Il Tribunale condanna Crédit Agricole al rimborso delle azioni vendute senza trasparenza. Tutta la vicenda.

Si deve in gran parte alla tenacia della risparmiatrice il risultato positivo cui i legali di Aduc sono pervenuti recuperando il denaro malamente investito nelle azioni della banca. Non è stato facile visti i tanti ostacoli frapposti.

La risparmiatrice non sapeva nulla di prodotti o servizi di investimento, né sospettava che la banca potesse fare il proprio interesse a sue spese. Anzi, riponeva fiducia nella stessa.

La vicenda

All’epoca era Cassa di Risparmio di San Miniato, diventata poi Crédit Agricole. La banca fece investire, varie volte, la risparmiatrice nelle proprie azioni. Prima a dicembre 2010 e, successivamente, novembre 2012 e luglio 2014, in occasione di aumenti di capitale.

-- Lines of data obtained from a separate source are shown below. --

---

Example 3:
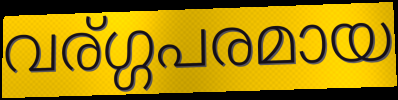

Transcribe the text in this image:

വര്ഗ്ഗപരമായ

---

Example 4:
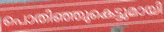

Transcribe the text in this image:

പൊതിഞ്ഞുകെട്ടുമായി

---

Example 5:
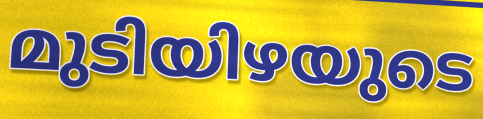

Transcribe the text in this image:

മുടിയിഴയുടെ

Purtroppo, nel prosieguo, la Cassa era andata incontro ad una grave crisi aziendale che comportò un quasi azzeramento del valore delle azioni e il salvataggio mediante incorporazione da parte di Crédit Agricole Italia spa, avvenuta nel 2018.

A questo punto la risparmiatrice si rivolgeva ad Aduc, che richiedeva la pertinente documentazione.

Una corsa ad ostacoli

Grandi perdite di tempo ed estenuanti solleciti per ottenere la documentazione (per di più non corretta) e, poi, un reclamo respinto in modo categorico.

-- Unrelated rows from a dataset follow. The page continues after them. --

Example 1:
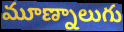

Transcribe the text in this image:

మూణ్నాలుగు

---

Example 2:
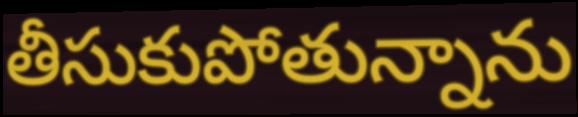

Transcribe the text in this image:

తీసుకుపోతున్నాను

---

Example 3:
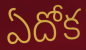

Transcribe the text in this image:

ఏదోక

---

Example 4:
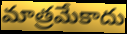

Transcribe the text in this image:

మాత్రమేకాదు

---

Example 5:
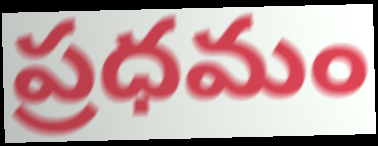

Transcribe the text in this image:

ప్రధమం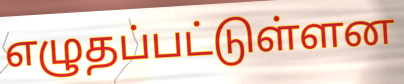
எழுதப்பட்டுள்ளன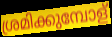
ശ്രമിക്കുമ്പോള്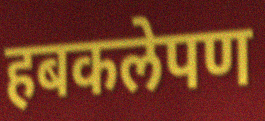
हबकलेपणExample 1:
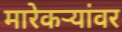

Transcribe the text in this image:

मारेकऱ्यांवर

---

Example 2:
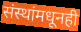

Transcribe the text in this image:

संस्थांमधूनही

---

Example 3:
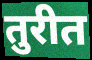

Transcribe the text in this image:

तुरीत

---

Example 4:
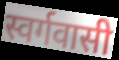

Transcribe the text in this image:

स्वर्गवासी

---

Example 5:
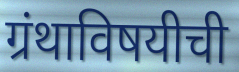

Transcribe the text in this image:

ग्रंथाविषयीचीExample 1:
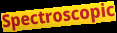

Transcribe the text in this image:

Spectroscopic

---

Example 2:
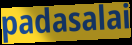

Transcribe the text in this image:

padasalai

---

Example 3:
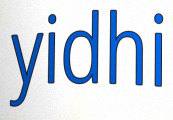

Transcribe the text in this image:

yidhi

Arbitro Controversie Finanziarie (Acf). Veniva quindi promosso ricorso all’Acf, che ad aprile 2021 dava ragione alla ricorrente stabilendo l’obbligo della banca di indennizzare le perdite subite. Ma la Cassa di Risparmio, ormai Crédit Agricole, non vi ottemperava.

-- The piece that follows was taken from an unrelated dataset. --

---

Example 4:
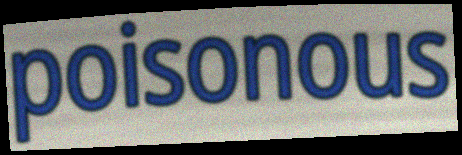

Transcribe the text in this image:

Causa giudiziale davanti al Tribunale di Firenze
Due sono stati gli argomenti principali della difesa:
1) la prescrizione dell’azione risarcitoria;
2) la risparmiatrice aveva continuato a comprare azioni non come investimento ma perché – ormai azionista – si era sentita partecipe delle vicende della banca esercitando i propri diritti sociali.

Argomento quest’ultimo che, secondo i legali di Aduc, nonostante una positiva suggestione, urta frontalmente contro precise norme. Noi non crediamo che la banca si sia limitata a segnalare l’esistenza dell’aumento di capitale e del diritto di opzione, ma che invece abbia sollecitato i propri azionisti per farli investire nelle proprie azioni, così ottenendo quei capitali di cui aveva un disperato bisogno come poi i fatti hanno dimostrato.

La sentenza

Sul primo punto il Tribunale ha stabilito che la prescrizione è decennale, decorre dalla data dei singoli ordini di acquisto e che il decorso del termine è stato interrotto dalla presentazione del reclamo.

Sul secondo punto la sentenza sottolinea che la natura dell’acquisto non dipende dalla fase iniziale o successiva del rapporto, trattandosi del medesimo soggetto consumatore le cui finalità sono, e restano, solo quelle di investimento e non di esercizio di diritti sociali. Inoltre, in proposito, è inequivoco l’art. 25 bis del TUF.

La sentenza del Tribunale di Firenze ha condannato Crédit Agricole al risarcimento integrale del danno più le spese di lite.

“Abbiamo fatto un sommario controllo degli inadempimenti di Crédit Agricole relativi a decisioni dell’Arbitro delle Controversie Finanziarie e abbiamo riscontrato vari inadempimenti simili”. Spiegano i referenti di ADUC.